-------- Given information

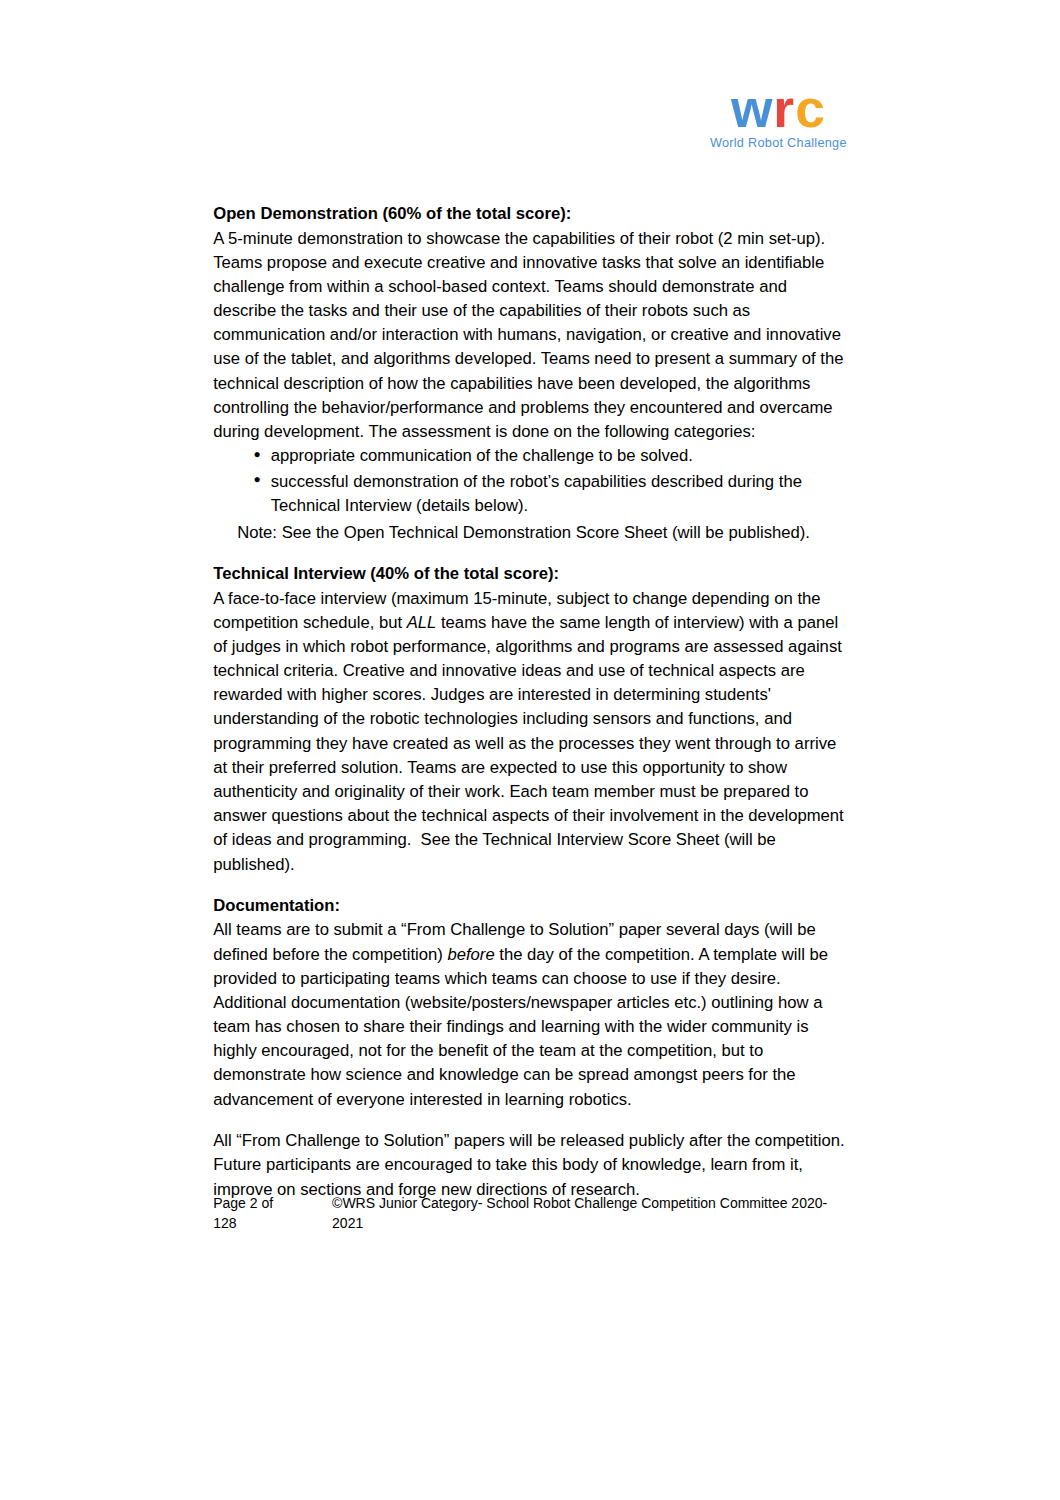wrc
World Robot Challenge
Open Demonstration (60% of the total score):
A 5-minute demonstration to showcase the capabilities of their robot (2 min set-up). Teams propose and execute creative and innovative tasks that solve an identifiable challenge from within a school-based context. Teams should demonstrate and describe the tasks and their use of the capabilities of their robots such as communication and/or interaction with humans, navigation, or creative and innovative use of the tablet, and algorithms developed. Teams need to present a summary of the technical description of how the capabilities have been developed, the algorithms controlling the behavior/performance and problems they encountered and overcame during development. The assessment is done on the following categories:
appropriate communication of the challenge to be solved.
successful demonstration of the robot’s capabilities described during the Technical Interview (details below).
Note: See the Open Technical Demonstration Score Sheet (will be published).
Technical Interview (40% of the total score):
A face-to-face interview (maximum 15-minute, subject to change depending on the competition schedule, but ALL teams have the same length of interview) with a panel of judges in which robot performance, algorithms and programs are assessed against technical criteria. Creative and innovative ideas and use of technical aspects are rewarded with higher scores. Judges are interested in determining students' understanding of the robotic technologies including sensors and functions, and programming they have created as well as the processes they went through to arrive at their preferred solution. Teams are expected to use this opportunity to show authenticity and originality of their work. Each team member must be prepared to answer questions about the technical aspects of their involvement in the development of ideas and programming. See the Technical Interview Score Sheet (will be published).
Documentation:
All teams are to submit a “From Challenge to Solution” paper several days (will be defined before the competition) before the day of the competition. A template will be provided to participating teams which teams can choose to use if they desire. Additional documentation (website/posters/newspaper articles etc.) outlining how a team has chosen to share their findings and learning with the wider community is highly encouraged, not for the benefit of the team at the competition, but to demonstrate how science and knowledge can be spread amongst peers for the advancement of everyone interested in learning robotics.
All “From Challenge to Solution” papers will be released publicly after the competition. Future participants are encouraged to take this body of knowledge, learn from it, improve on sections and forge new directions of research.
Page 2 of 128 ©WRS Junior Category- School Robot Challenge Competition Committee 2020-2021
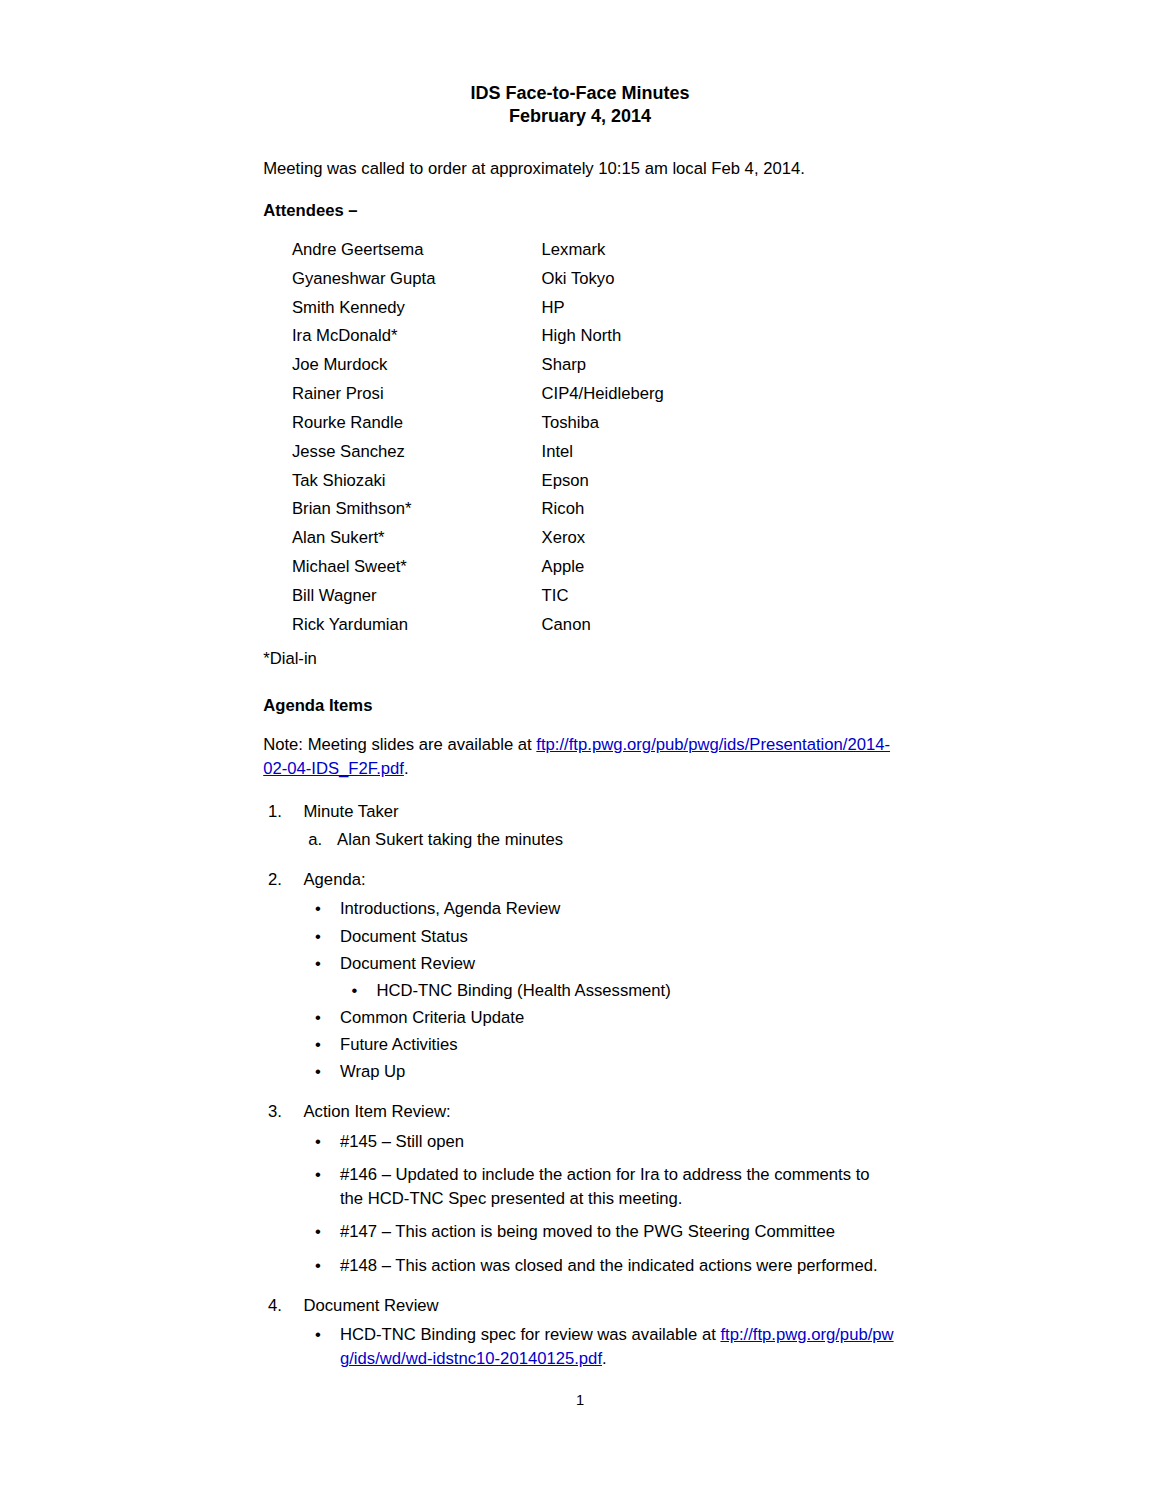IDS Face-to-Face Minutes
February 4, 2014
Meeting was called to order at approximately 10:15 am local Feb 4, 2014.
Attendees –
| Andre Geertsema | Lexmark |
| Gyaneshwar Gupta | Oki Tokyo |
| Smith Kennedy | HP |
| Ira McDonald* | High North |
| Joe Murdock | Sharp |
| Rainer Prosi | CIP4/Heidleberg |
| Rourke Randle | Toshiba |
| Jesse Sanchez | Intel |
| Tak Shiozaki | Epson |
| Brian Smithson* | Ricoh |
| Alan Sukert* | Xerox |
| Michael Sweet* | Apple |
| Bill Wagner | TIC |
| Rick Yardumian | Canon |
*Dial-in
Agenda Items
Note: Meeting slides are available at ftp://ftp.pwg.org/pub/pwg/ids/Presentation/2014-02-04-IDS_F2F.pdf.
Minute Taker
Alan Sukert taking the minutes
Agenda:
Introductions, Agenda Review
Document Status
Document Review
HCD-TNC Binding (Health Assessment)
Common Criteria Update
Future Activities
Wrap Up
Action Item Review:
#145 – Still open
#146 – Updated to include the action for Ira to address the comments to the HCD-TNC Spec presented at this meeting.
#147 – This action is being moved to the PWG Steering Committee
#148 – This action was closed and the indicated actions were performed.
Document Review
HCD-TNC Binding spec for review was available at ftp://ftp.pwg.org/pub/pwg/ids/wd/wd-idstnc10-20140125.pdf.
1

----------------

In the listing above, the lines from the one containing "Prosi | CIP4/Heidleberg |" through the last line are to be returned exactly.

• _Task solution_:
| Rainer Prosi | CIP4/Heidleberg |
| Rourke Randle | Toshiba |
| Jesse Sanchez | Intel |
| Tak Shiozaki | Epson |
| Brian Smithson* | Ricoh |
| Alan Sukert* | Xerox |
| Michael Sweet* | Apple |
| Bill Wagner | TIC |
| Rick Yardumian | Canon |
*Dial-in
Agenda Items
Note: Meeting slides are available at ftp://ftp.pwg.org/pub/pwg/ids/Presentation/2014-02-04-IDS_F2F.pdf.
Minute Taker
Alan Sukert taking the minutes
Agenda:
Introductions, Agenda Review
Document Status
Document Review
HCD-TNC Binding (Health Assessment)
Common Criteria Update
Future Activities
Wrap Up
Action Item Review:
#145 – Still open
#146 – Updated to include the action for Ira to address the comments to the HCD-TNC Spec presented at this meeting.
#147 – This action is being moved to the PWG Steering Committee
#148 – This action was closed and the indicated actions were performed.
Document Review
HCD-TNC Binding spec for review was available at ftp://ftp.pwg.org/pub/pwg/ids/wd/wd-idstnc10-20140125.pdf.
1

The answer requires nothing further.